The bombing of a bookstore in the eastern town of Semdinli shined a spotlight on Turkey's so-called ''deep state'', code for elements in the security forces and state bureaucracy ready to take the law into their own hands in pursuit of their aims.
The blast, which killed one person, sparked riots across Turkey's mainly Kurdish southeast amid claims by mainstream media that security forces had deliberately planned it to stir up unrest in the region, long blighted by separatist violence.
The Supreme Court quashed the sentences of 39 years and five months dished out to each of the two non-commissioned officers, Ali Kaya and Ozcan Ildeniz, saying there had been shortcomings in the investigation.
The court recommended their case be re-examined by a local military court.
The case, peppered with controversy, has been seen as a test case of European Union candidate Turkey's judicial system.
Last year a public prosecutor was fired after he accused the head of Turkey's military General Staff, Yasar Buyukanit, of organising an illegal group to carry out the bombing.
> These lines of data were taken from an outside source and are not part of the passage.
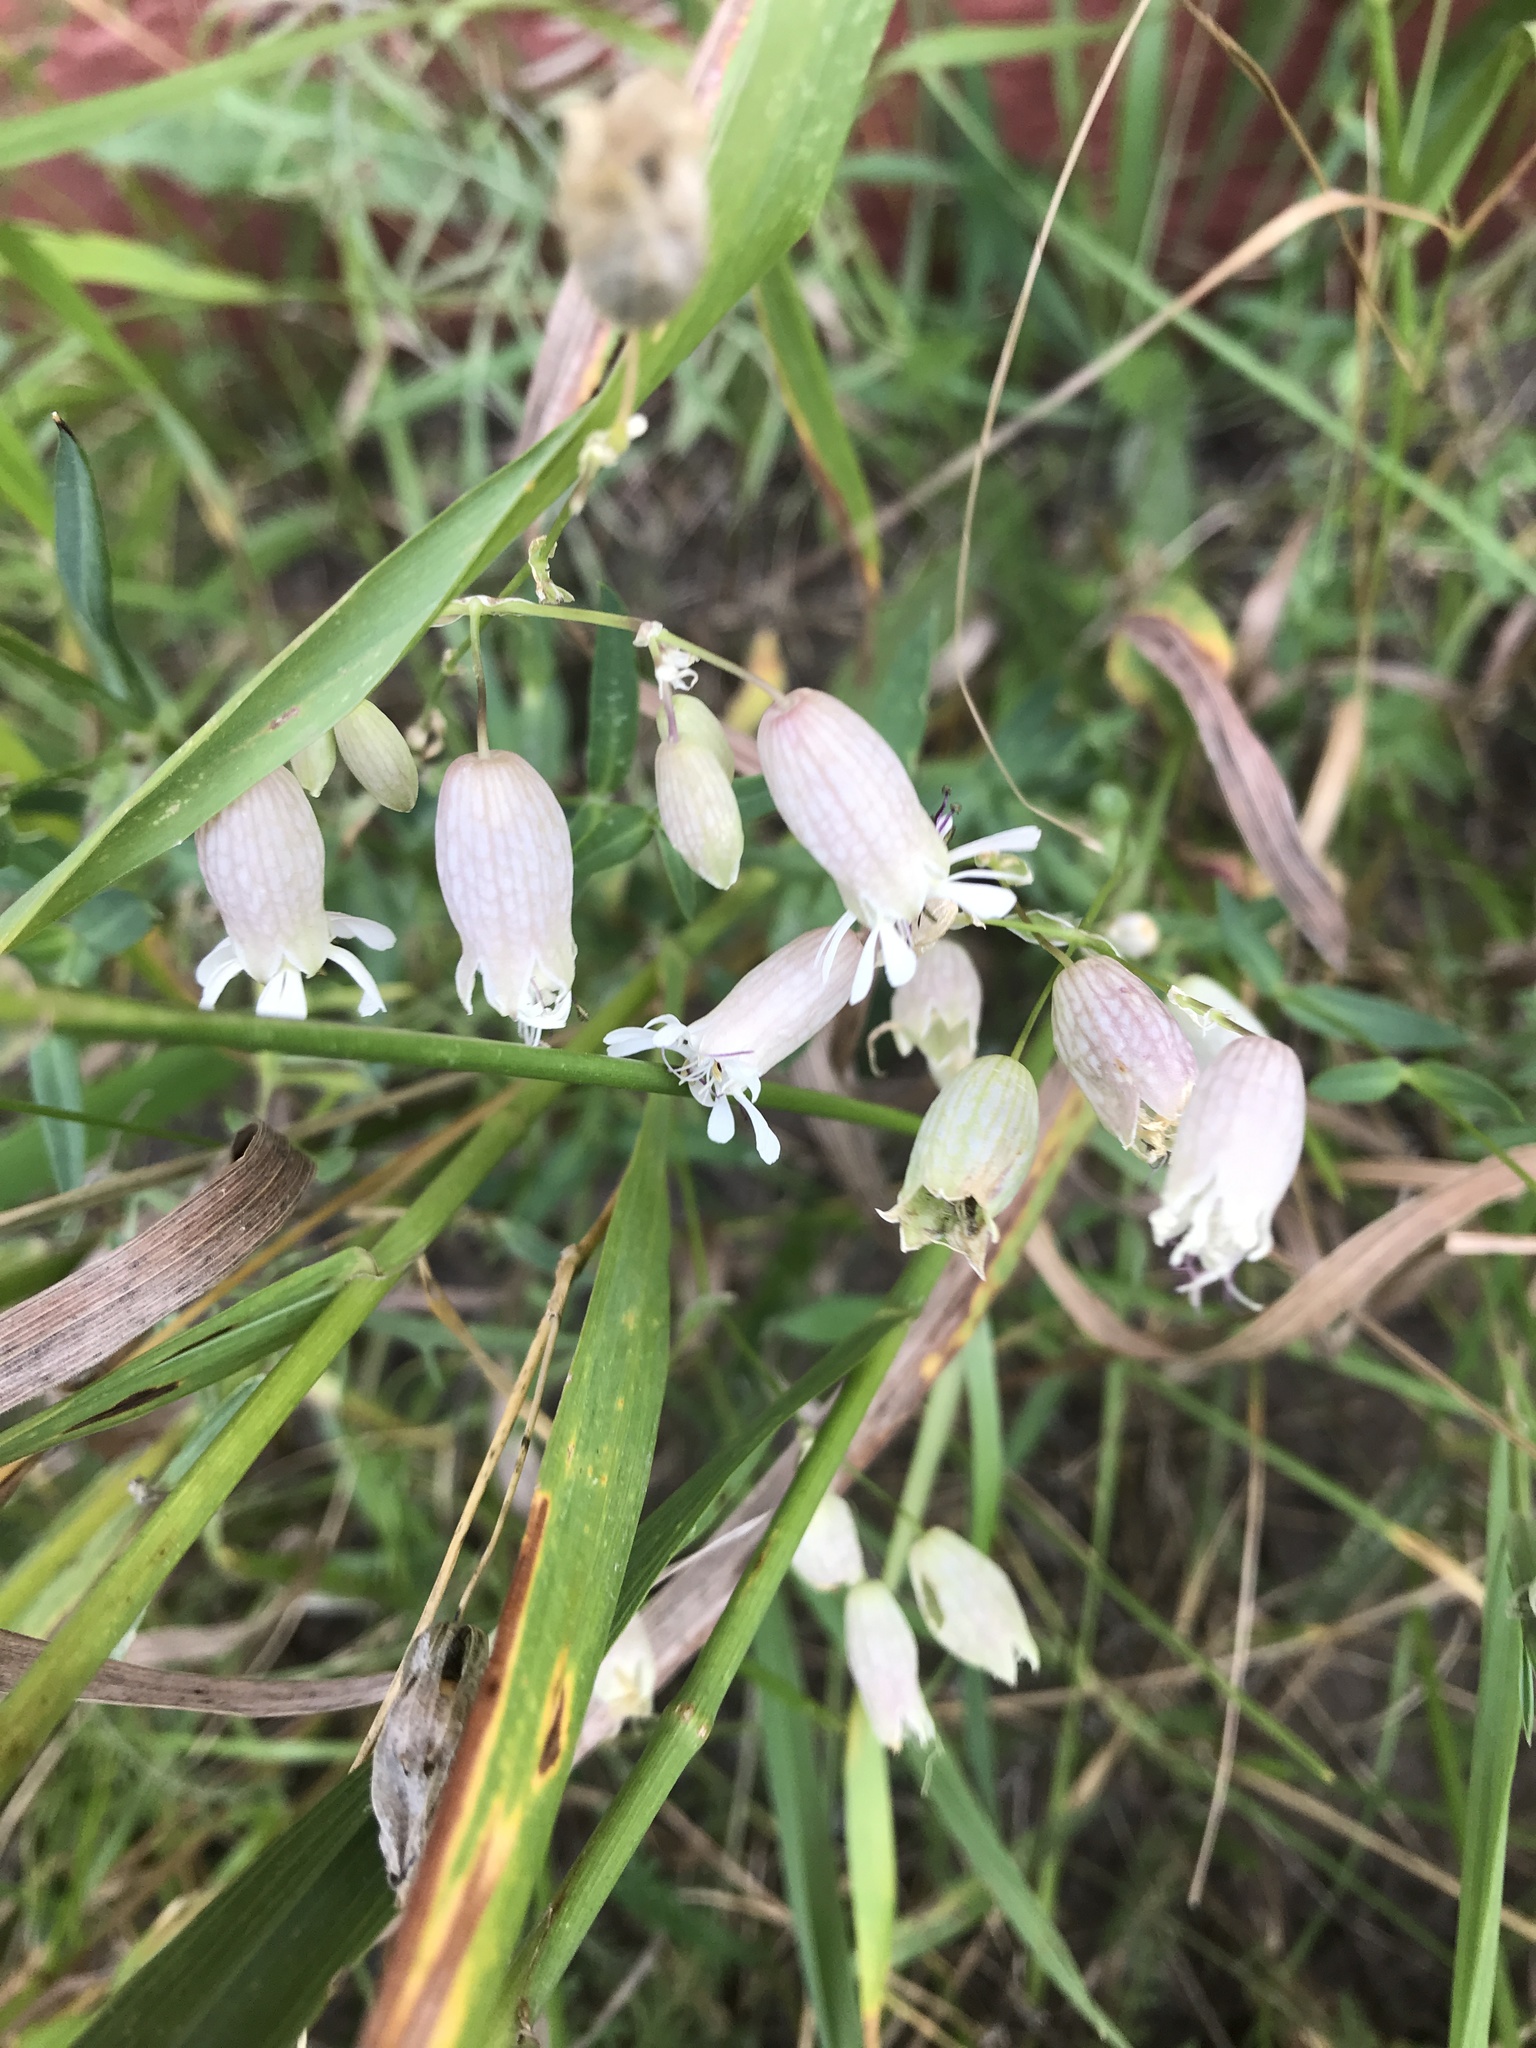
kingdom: Plantae
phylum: Tracheophyta
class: Magnoliopsida
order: Caryophyllales
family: Caryophyllaceae
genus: Silene
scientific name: Silene vulgaris
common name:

Buyukanit was head of Turkey's land forces at the time of the blast.
The prosecutor said Buyukanit was trying to foment unrest and harm Turkey's bid to join the European Union.
The armed forces denied all the accusations. Buyukanit recently described the Semdinli affair as a ''legal disaster''. The EU has expressed concern over the sacking of the official and has demanded a full and transparent investigation.
A former guerrilla of the banned Kurdistan Workers Party (PKK) is also serving a 40-year jail sentence for the November 9, 2005, attack in the small border town near Iran and Iraq.
Security forces have been battling the PKK since it launched its armed campaign for an ethnic homeland in southeast Turkey in 1984, in a conflict that has claimed more than 30,000 lives.